• [Written task] Retype the full set of records. Keep every character identical.

• [Given data]
———

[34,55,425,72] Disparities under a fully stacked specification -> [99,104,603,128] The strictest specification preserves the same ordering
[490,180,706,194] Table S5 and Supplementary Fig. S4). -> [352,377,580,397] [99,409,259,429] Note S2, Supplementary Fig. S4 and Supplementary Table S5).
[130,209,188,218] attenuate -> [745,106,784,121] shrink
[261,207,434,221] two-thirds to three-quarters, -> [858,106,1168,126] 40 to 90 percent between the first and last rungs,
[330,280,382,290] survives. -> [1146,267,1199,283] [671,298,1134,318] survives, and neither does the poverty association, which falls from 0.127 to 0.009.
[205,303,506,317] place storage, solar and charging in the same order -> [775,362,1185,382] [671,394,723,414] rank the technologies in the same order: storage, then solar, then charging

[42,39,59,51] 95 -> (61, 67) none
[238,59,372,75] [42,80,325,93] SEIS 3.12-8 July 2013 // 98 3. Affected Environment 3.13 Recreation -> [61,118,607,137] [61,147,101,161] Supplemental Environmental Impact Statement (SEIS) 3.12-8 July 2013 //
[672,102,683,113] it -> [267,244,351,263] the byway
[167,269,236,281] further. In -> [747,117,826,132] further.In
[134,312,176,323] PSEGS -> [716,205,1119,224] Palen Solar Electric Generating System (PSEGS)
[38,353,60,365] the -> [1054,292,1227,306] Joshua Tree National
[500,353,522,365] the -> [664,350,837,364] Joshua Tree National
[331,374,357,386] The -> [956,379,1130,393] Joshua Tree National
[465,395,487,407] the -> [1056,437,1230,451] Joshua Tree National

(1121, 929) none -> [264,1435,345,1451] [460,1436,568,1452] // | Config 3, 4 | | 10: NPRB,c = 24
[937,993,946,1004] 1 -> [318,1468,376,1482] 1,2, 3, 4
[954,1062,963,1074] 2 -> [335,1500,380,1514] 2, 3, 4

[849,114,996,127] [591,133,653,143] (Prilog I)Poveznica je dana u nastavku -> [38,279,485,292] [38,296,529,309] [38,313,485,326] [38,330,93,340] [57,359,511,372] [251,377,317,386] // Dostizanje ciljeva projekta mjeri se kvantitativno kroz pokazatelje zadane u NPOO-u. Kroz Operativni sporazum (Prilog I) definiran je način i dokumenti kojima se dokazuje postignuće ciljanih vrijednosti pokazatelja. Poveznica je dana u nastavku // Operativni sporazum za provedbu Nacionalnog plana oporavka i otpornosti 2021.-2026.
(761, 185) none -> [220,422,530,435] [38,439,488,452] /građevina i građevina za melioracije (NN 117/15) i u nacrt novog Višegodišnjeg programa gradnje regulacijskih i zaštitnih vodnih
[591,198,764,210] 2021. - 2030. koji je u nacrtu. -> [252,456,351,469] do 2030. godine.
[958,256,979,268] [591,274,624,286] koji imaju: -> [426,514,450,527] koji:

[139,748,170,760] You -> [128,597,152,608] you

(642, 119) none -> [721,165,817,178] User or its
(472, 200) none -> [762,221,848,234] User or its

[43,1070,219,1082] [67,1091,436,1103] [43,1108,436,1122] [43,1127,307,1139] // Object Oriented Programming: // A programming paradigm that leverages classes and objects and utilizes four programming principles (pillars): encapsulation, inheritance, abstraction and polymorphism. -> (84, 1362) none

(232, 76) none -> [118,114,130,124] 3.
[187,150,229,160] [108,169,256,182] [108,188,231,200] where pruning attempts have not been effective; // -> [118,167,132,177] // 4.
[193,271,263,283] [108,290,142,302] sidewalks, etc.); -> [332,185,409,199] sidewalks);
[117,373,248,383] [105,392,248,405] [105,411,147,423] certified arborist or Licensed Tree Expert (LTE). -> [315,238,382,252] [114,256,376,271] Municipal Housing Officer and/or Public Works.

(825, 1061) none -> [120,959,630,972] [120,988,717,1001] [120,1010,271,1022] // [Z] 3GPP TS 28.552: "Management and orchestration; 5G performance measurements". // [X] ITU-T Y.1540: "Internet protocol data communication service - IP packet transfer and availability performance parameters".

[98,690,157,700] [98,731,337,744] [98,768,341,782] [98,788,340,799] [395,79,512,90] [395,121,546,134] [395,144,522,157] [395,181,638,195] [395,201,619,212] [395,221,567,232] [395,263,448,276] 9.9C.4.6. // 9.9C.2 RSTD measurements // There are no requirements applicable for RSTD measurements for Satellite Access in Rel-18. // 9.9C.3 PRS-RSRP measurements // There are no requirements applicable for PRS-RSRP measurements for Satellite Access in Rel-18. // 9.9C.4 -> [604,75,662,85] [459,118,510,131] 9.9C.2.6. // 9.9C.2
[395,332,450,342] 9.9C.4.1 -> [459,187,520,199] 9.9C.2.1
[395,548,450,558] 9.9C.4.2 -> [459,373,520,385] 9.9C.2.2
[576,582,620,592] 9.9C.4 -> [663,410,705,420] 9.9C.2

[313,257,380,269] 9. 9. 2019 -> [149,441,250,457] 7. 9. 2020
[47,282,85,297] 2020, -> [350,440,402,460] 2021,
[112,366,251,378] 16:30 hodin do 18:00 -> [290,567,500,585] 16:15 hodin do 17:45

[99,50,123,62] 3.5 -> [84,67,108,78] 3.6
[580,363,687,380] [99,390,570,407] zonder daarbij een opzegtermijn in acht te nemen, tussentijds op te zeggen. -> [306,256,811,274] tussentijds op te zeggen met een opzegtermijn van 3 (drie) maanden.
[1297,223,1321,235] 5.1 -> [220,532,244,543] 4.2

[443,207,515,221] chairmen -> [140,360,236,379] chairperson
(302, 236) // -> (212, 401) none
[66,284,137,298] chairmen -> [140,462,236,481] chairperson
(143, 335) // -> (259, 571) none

———

• [Exercise response]
[34,55,425,72] Disparities under a fully stacked specification -> [99,104,603,128] The strictest specification preserves the same ordering
[490,180,706,194] Table S5 and Supplementary Fig. S4). -> [352,377,580,397] [99,409,259,429] Note S2, Supplementary Fig. S4 and Supplementary Table S5).
[130,209,188,218] attenuate -> [745,106,784,121] shrink
[261,207,434,221] two-thirds to three-quarters, -> [858,106,1168,126] 40 to 90 percent between the first and last rungs,
[330,280,382,290] survives. -> [1146,267,1199,283] [671,298,1134,318] survives, and neither does the poverty association, which falls from 0.127 to 0.009.
[205,303,506,317] place storage, solar and charging in the same order -> [775,362,1185,382] [671,394,723,414] rank the technologies in the same order: storage, then solar, then charging

[42,39,59,51] 95 -> (61, 67) none
[238,59,372,75] [42,80,325,93] SEIS 3.12-8 July 2013 // 98 3. Affected Environment 3.13 Recreation -> [61,118,607,137] [61,147,101,161] Supplemental Environmental Impact Statement (SEIS) 3.12-8 July 2013 //
[672,102,683,113] it -> [267,244,351,263] the byway
[167,269,236,281] further. In -> [747,117,826,132] further.In
[134,312,176,323] PSEGS -> [716,205,1119,224] Palen Solar Electric Generating System (PSEGS)
[38,353,60,365] the -> [1054,292,1227,306] Joshua Tree National
[500,353,522,365] the -> [664,350,837,364] Joshua Tree National
[331,374,357,386] The -> [956,379,1130,393] Joshua Tree National
[465,395,487,407] the -> [1056,437,1230,451] Joshua Tree National

(1121, 929) none -> [264,1435,345,1451] [460,1436,568,1452] // | Config 3, 4 | | 10: NPRB,c = 24
[937,993,946,1004] 1 -> [318,1468,376,1482] 1,2, 3, 4
[954,1062,963,1074] 2 -> [335,1500,380,1514] 2, 3, 4

[849,114,996,127] [591,133,653,143] (Prilog I)Poveznica je dana u nastavku -> [38,279,485,292] [38,296,529,309] [38,313,485,326] [38,330,93,340] [57,359,511,372] [251,377,317,386] // Dostizanje ciljeva projekta mjeri se kvantitativno kroz pokazatelje zadane u NPOO-u. Kroz Operativni sporazum (Prilog I) definiran je način i dokumenti kojima se dokazuje postignuće ciljanih vrijednosti pokazatelja. Poveznica je dana u nastavku // Operativni sporazum za provedbu Nacionalnog plana oporavka i otpornosti 2021.-2026.
(761, 185) none -> [220,422,530,435] [38,439,488,452] /građevina i građevina za melioracije (NN 117/15) i u nacrt novog Višegodišnjeg programa gradnje regulacijskih i zaštitnih vodnih
[591,198,764,210] 2021. - 2030. koji je u nacrtu. -> [252,456,351,469] do 2030. godine.
[958,256,979,268] [591,274,624,286] koji imaju: -> [426,514,450,527] koji:

[139,748,170,760] You -> [128,597,152,608] you

(642, 119) none -> [721,165,817,178] User or its
(472, 200) none -> [762,221,848,234] User or its

[43,1070,219,1082] [67,1091,436,1103] [43,1108,436,1122] [43,1127,307,1139] // Object Oriented Programming: // A programming paradigm that leverages classes and objects and utilizes four programming principles (pillars): encapsulation, inheritance, abstraction and polymorphism. -> (84, 1362) none

(232, 76) none -> [118,114,130,124] 3.
[187,150,229,160] [108,169,256,182] [108,188,231,200] where pruning attempts have not been effective; // -> [118,167,132,177] // 4.
[193,271,263,283] [108,290,142,302] sidewalks, etc.); -> [332,185,409,199] sidewalks);
[117,373,248,383] [105,392,248,405] [105,411,147,423] certified arborist or Licensed Tree Expert (LTE). -> [315,238,382,252] [114,256,376,271] Municipal Housing Officer and/or Public Works.

(825, 1061) none -> [120,959,630,972] [120,988,717,1001] [120,1010,271,1022] // [Z] 3GPP TS 28.552: "Management and orchestration; 5G performance measurements". // [X] ITU-T Y.1540: "Internet protocol data communication service - IP packet transfer and availability performance parameters".

[98,690,157,700] [98,731,337,744] [98,768,341,782] [98,788,340,799] [395,79,512,90] [395,121,546,134] [395,144,522,157] [395,181,638,195] [395,201,619,212] [395,221,567,232] [395,263,448,276] 9.9C.4.6. // 9.9C.2 RSTD measurements // There are no requirements applicable for RSTD measurements for Satellite Access in Rel-18. // 9.9C.3 PRS-RSRP measurements // There are no requirements applicable for PRS-RSRP measurements for Satellite Access in Rel-18. // 9.9C.4 -> [604,75,662,85] [459,118,510,131] 9.9C.2.6. // 9.9C.2
[395,332,450,342] 9.9C.4.1 -> [459,187,520,199] 9.9C.2.1
[395,548,450,558] 9.9C.4.2 -> [459,373,520,385] 9.9C.2.2
[576,582,620,592] 9.9C.4 -> [663,410,705,420] 9.9C.2

[313,257,380,269] 9. 9. 2019 -> [149,441,250,457] 7. 9. 2020
[47,282,85,297] 2020, -> [350,440,402,460] 2021,
[112,366,251,378] 16:30 hodin do 18:00 -> [290,567,500,585] 16:15 hodin do 17:45

[99,50,123,62] 3.5 -> [84,67,108,78] 3.6
[580,363,687,380] [99,390,570,407] zonder daarbij een opzegtermijn in acht te nemen, tussentijds op te zeggen. -> [306,256,811,274] tussentijds op te zeggen met een opzegtermijn van 3 (drie) maanden.
[1297,223,1321,235] 5.1 -> [220,532,244,543] 4.2

[443,207,515,221] chairmen -> [140,360,236,379] chairperson
(302, 236) // -> (212, 401) none
[66,284,137,298] chairmen -> [140,462,236,481] chairperson
(143, 335) // -> (259, 571) none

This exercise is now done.